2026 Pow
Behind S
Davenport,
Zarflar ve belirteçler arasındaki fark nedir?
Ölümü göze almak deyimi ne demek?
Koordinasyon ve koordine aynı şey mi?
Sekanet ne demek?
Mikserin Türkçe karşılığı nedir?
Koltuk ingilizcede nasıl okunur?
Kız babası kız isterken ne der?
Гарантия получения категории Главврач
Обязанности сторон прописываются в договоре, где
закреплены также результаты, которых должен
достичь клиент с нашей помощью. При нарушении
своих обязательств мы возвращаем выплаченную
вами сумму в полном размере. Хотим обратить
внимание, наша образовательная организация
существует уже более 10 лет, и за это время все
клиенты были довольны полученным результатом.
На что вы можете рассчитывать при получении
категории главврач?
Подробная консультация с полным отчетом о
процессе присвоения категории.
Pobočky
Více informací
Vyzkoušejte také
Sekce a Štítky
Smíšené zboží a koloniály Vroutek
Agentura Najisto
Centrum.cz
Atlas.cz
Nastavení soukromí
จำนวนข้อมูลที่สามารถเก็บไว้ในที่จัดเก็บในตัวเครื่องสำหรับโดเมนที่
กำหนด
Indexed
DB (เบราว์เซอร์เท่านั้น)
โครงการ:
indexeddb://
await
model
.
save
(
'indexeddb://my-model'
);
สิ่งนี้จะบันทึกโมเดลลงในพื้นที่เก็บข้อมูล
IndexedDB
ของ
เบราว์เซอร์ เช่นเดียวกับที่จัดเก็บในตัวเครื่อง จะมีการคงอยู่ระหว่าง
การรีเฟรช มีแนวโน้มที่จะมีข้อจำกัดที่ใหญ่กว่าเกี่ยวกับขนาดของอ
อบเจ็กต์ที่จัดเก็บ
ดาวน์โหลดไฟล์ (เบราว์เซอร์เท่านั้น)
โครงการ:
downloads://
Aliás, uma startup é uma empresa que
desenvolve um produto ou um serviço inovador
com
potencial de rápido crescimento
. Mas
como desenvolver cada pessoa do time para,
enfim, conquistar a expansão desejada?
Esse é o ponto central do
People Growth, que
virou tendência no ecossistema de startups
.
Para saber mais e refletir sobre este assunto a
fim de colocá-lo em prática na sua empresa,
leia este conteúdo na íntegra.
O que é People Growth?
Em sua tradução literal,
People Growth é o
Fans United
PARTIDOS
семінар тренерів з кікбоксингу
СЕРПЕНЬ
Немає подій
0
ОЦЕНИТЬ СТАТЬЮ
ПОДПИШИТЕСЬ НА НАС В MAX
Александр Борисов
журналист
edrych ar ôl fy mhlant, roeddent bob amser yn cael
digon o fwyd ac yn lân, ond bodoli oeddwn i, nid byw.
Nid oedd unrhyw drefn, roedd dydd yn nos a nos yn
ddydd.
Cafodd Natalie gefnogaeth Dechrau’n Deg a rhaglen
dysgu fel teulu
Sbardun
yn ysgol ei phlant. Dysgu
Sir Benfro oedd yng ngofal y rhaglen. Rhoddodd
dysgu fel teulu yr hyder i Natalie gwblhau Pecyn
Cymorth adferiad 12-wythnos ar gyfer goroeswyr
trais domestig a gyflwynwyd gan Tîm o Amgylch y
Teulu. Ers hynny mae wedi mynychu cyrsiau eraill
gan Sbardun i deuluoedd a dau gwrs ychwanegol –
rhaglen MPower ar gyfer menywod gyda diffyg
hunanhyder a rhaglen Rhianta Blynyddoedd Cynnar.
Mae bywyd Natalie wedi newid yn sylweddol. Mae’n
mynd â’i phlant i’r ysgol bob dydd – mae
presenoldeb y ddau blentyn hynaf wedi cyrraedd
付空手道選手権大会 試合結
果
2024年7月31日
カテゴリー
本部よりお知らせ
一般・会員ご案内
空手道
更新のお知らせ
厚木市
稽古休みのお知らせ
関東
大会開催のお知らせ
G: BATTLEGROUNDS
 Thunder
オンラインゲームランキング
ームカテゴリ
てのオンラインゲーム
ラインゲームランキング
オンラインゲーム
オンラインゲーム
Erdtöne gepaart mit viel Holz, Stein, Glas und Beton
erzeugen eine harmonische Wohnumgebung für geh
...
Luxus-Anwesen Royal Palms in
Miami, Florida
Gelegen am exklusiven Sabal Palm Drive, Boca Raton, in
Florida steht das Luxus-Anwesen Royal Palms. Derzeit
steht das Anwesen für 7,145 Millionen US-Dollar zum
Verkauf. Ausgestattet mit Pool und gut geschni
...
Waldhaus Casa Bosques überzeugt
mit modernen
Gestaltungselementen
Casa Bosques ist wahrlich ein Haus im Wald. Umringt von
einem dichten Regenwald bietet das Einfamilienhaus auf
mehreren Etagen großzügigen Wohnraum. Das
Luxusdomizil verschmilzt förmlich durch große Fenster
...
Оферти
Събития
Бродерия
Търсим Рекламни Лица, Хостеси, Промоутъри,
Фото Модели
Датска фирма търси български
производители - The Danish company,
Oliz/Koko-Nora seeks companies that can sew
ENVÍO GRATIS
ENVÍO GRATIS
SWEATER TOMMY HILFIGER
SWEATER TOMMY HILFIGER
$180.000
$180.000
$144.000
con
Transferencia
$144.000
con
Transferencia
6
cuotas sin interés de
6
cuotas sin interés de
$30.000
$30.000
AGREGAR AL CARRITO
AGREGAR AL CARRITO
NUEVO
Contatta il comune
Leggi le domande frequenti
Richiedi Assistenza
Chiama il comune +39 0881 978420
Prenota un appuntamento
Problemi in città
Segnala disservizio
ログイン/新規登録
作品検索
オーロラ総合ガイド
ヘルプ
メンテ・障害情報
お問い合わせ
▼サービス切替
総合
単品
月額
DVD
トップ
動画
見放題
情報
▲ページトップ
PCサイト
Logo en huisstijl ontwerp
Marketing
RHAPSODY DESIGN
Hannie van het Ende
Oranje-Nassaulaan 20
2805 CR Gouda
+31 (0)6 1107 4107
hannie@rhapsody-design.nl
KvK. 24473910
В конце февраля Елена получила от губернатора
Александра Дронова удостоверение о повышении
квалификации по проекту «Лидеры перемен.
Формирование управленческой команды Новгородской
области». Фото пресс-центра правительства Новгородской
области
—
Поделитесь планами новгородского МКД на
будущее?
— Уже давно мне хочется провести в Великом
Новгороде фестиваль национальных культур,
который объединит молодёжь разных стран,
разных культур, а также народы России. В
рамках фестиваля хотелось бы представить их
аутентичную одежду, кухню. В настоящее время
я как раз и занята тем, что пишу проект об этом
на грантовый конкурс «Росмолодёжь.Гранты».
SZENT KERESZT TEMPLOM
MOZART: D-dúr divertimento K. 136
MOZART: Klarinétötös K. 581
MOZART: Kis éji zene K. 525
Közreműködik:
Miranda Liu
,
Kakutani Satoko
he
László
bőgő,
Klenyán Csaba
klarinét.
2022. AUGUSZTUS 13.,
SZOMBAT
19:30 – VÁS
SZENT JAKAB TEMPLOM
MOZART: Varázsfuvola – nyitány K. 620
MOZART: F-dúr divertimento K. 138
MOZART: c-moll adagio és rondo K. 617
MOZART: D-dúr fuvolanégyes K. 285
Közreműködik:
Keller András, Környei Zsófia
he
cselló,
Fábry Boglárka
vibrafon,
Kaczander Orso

------------------------------------------------------------

Exercise directions:
Please print verbatim each line from the first line of the entries above to the line that contains "Agentura Najisto", inclusive, and nothing more.

Task solution:
2026 Pow
Behind S
Davenport,
Zarflar ve belirteçler arasındaki fark nedir?
Ölümü göze almak deyimi ne demek?
Koordinasyon ve koordine aynı şey mi?
Sekanet ne demek?
Mikserin Türkçe karşılığı nedir?
Koltuk ingilizcede nasıl okunur?
Kız babası kız isterken ne der?
Гарантия получения категории Главврач
Обязанности сторон прописываются в договоре, где
закреплены также результаты, которых должен
достичь клиент с нашей помощью. При нарушении
своих обязательств мы возвращаем выплаченную
вами сумму в полном размере. Хотим обратить
внимание, наша образовательная организация
существует уже более 10 лет, и за это время все
клиенты были довольны полученным результатом.
На что вы можете рассчитывать при получении
категории главврач?
Подробная консультация с полным отчетом о
процессе присвоения категории.
Pobočky
Více informací
Vyzkoušejte také
Sekce a Štítky
Smíšené zboží a koloniály Vroutek
Agentura Najisto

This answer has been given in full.